### Study material
..............................

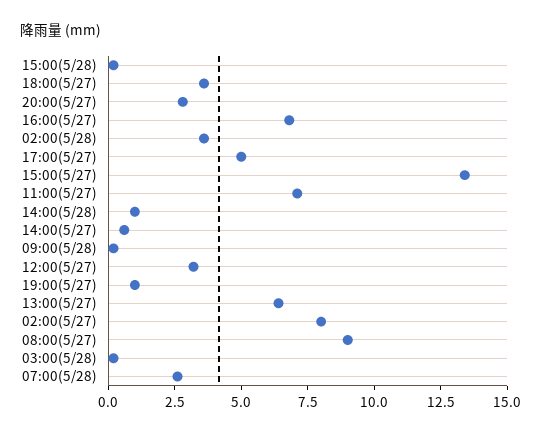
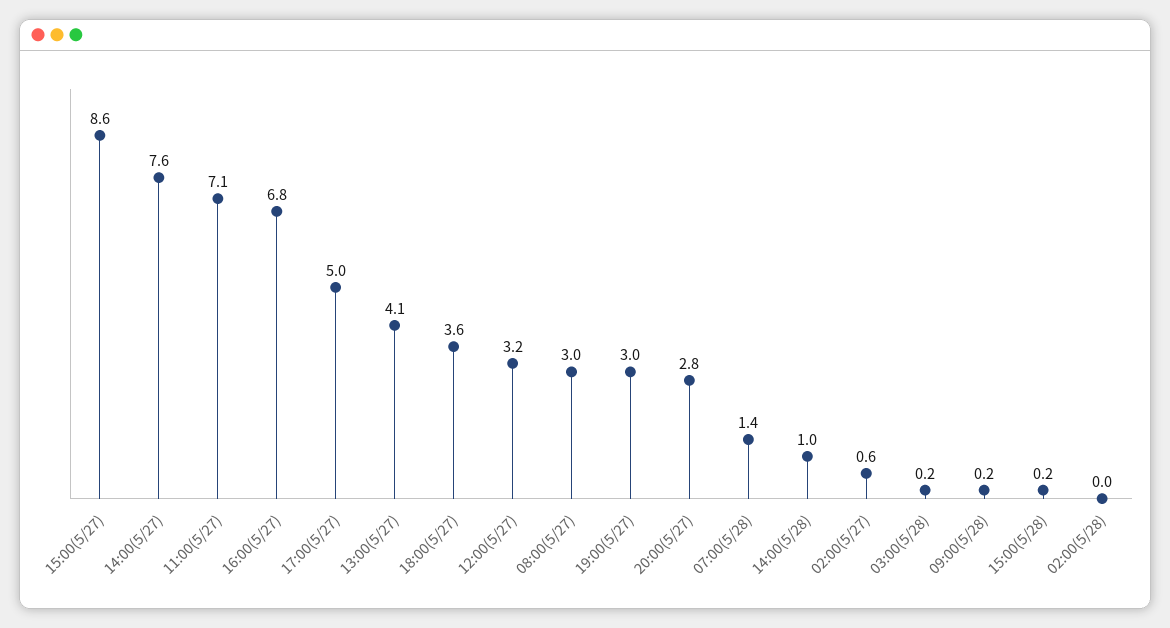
  {
    "15:00(5/28)": 0.2,
    "18:00(5/27)": 3.6,
    "20:00(5/27)": 2.8,
    "16:00(5/27)": 6.8,
-   "02:00(5/28)": 3.5,
+   "02:00(5/28)": 0,
    "17:00(5/27)": 5,
-   "15:00(5/27)": 13.5,
+   "15:00(5/27)": 8.6,
    "11:00(5/27)": 7.1,
    "14:00(5/28)": 1,
-   "14:00(5/27)": 0.5,
+   "14:00(5/27)": 7.6,
    "09:00(5/28)": 0.2,
    "12:00(5/27)": 3.2,
-   "19:00(5/27)": 1,
+   "19:00(5/27)": 3,
-   "13:00(5/27)": 6.5,
+   "13:00(5/27)": 4.1,
-   "02:00(5/27)": 8,
+   "02:00(5/27)": 0.6,
-   "08:00(5/27)": 9,
+   "08:00(5/27)": 3,
    "03:00(5/28)": 0.2,
-   "07:00(5/28)": 2.5
+   "07:00(5/28)": 1.4
  }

..............................

### Exercise instructions
Restate the data word for word without pictures.

### Reply
  {
    "15:00(5/28)": 0.2,
    "18:00(5/27)": 3.6,
    "20:00(5/27)": 2.8,
    "16:00(5/27)": 6.8,
-   "02:00(5/28)": 3.5,
+   "02:00(5/28)": 0,
    "17:00(5/27)": 5,
-   "15:00(5/27)": 13.5,
+   "15:00(5/27)": 8.6,
    "11:00(5/27)": 7.1,
    "14:00(5/28)": 1,
-   "14:00(5/27)": 0.5,
+   "14:00(5/27)": 7.6,
    "09:00(5/28)": 0.2,
    "12:00(5/27)": 3.2,
-   "19:00(5/27)": 1,
+   "19:00(5/27)": 3,
-   "13:00(5/27)": 6.5,
+   "13:00(5/27)": 4.1,
-   "02:00(5/27)": 8,
+   "02:00(5/27)": 0.6,
-   "08:00(5/27)": 9,
+   "08:00(5/27)": 3,
    "03:00(5/28)": 0.2,
-   "07:00(5/28)": 2.5
+   "07:00(5/28)": 1.4
  }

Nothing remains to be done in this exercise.